The Catercar Company was one of the early automobile companies that began in the early 1900s. It was founded by Byron J. Carter who began his career working as a steam-driven press printer. Along with printing, Carter was a rubber stamp manufacturer who later entered a partnership with his father, Squire B. Carter, in the production of bicycles beginning in 1894. The U.S. Tag Company was formed in 1896. In 1899, Carter built his first gasoline powered automobile. Using his background in steam-driven press, future cars were powered by this alternative source.

By 1902, Carter had invented a three-cylinder 6 horsepower steam engine that he patented. Having created a successful product, he persuaded Jackson residents George A. Matthews and Charles Lewis to help him with automobile production. Matthews was the owner of the Fuller Buggy Company and had ties to the Jackson City Bank, while Mr. Lewis was the president of Lewis Spring and Axle Company and the director of Union Bank in Jackson. Soon, the Jackson Automobile Company was incorporated and began producing both gasoline and steam powered vehicles.

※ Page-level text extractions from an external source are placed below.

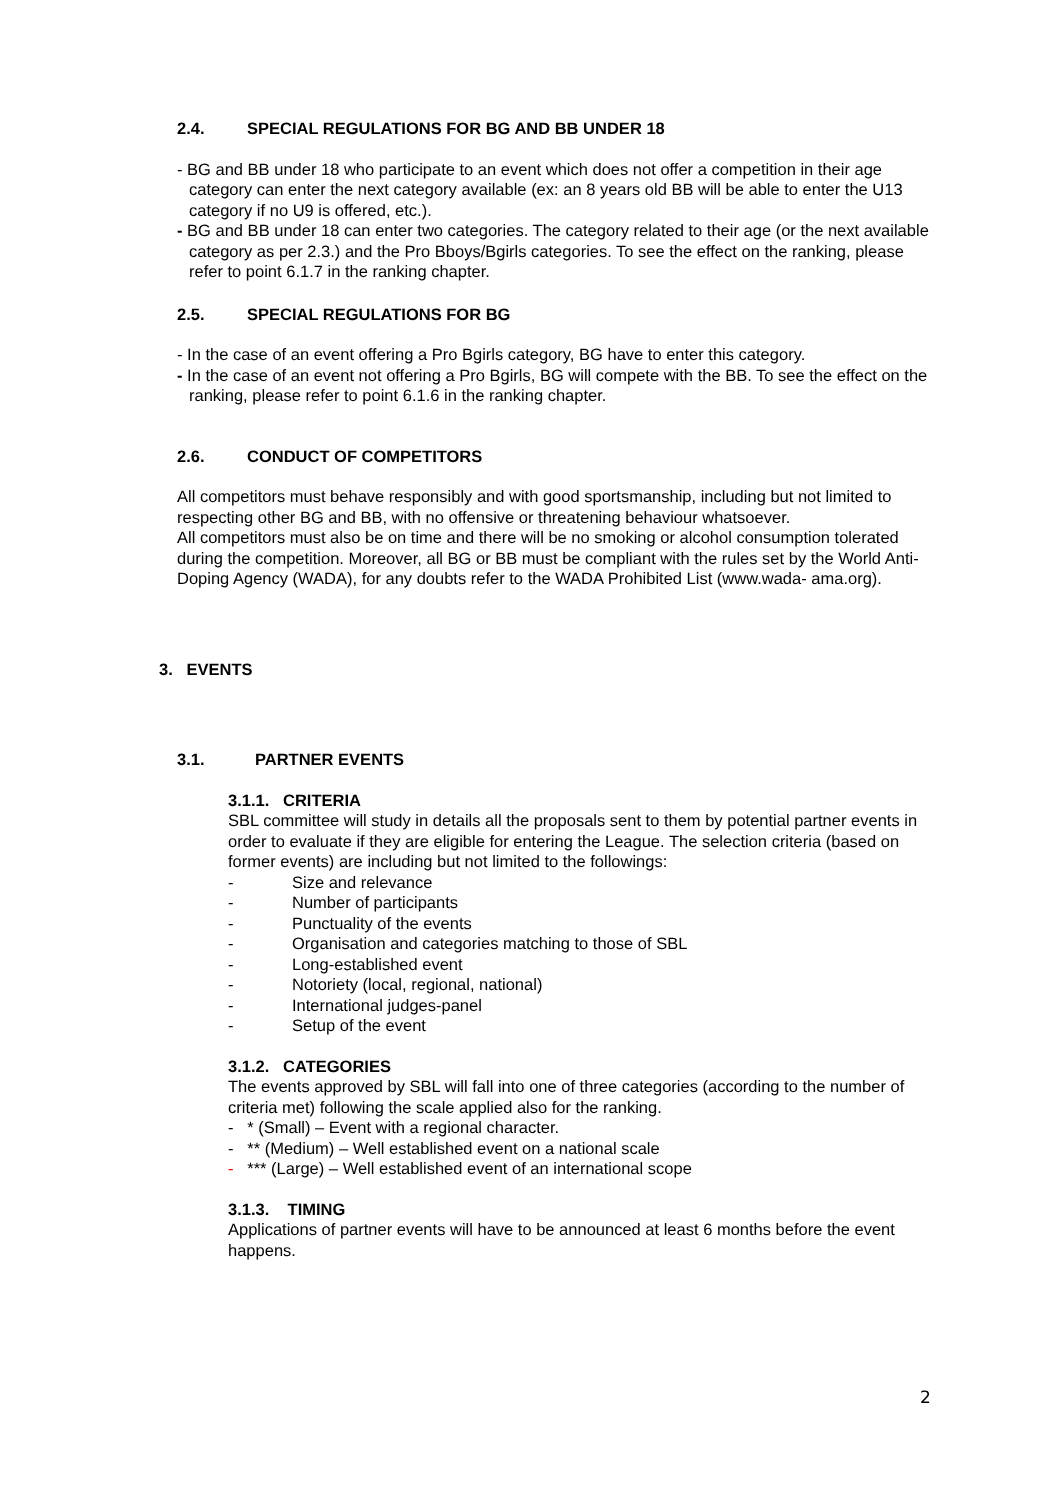2.4. SPECIAL REGULATIONS FOR BG AND BB UNDER 18
- BG and BB under 18 who participate to an event which does not offer a competition in their age category can enter the next category available (ex: an 8 years old BB will be able to enter the U13 category if no U9 is offered, etc.).
- BG and BB under 18 can enter two categories. The category related to their age (or the next available category as per 2.3.) and the Pro Bboys/Bgirls categories. To see the effect on the ranking, please refer to point 6.1.7 in the ranking chapter.
2.5. SPECIAL REGULATIONS FOR BG
- In the case of an event offering a Pro Bgirls category, BG have to enter this category.
- In the case of an event not offering a Pro Bgirls, BG will compete with the BB. To see the effect on the ranking, please refer to point 6.1.6 in the ranking chapter.
2.6. CONDUCT OF COMPETITORS
All competitors must behave responsibly and with good sportsmanship, including but not limited to respecting other BG and BB, with no offensive or threatening behaviour whatsoever.
All competitors must also be on time and there will be no smoking or alcohol consumption tolerated during the competition. Moreover, all BG or BB must be compliant with the rules set by the World Anti-Doping Agency (WADA), for any doubts refer to the WADA Prohibited List (www.wada- ama.org).
3. EVENTS
3.1. PARTNER EVENTS
3.1.1. CRITERIA
SBL committee will study in details all the proposals sent to them by potential partner events in order to evaluate if they are eligible for entering the League. The selection criteria (based on former events) are including but not limited to the followings:
- Size and relevance
- Number of participants
- Punctuality of the events
- Organisation and categories matching to those of SBL
- Long-established event
- Notoriety (local, regional, national)
- International judges-panel
- Setup of the event
3.1.2. CATEGORIES
The events approved by SBL will fall into one of three categories (according to the number of criteria met) following the scale applied also for the ranking.
- * (Small) – Event with a regional character.
- ** (Medium) – Well established event on a national scale
- *** (Large) – Well established event of an international scope
3.1.3. TIMING
Applications of partner events will have to be announced at least 6 months before the event happens.
2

A short time after incorporating and starting the business, Carter left the company due to a disagreement with his partners. He had an idea for a friction-drive that he was unable to convince his partners to pursue. Instead, he left the company and formed the Motorcar Company in Jackson, but soon relocated to Detroit after receiving financial backing there. Two years later, the company's name was changed to Cartercar Company, and again relocated to another location - the Pontiac Spring & Wagon Works in Pontiac.

Sales were strong and continued to improve year-after-year, until tragically, Byron Carter died in April of 1908 at the age of 44 due to pneumonia. On October 26th of 1909, the Cartercar Company was purchased by William Crapo Durant. The Cartercar would last through 1915.

This example wears an older restoration that still shows well in modern times. It is powered by a 255.6 cubic-inch L-head four-cylinder engine that produces around 35 horsepower. There is a friction transmission and two-wheel mechanical brakes.

In 2010, this car was offered for sale at the Vintage Motor Cars of Hershey presented by RM Auctions. It was estimated to sell for $20,000-$30,000 and offered without reserve. As bidding came to a close, the car had been sold for the sum of $47,300 including buyer's premium.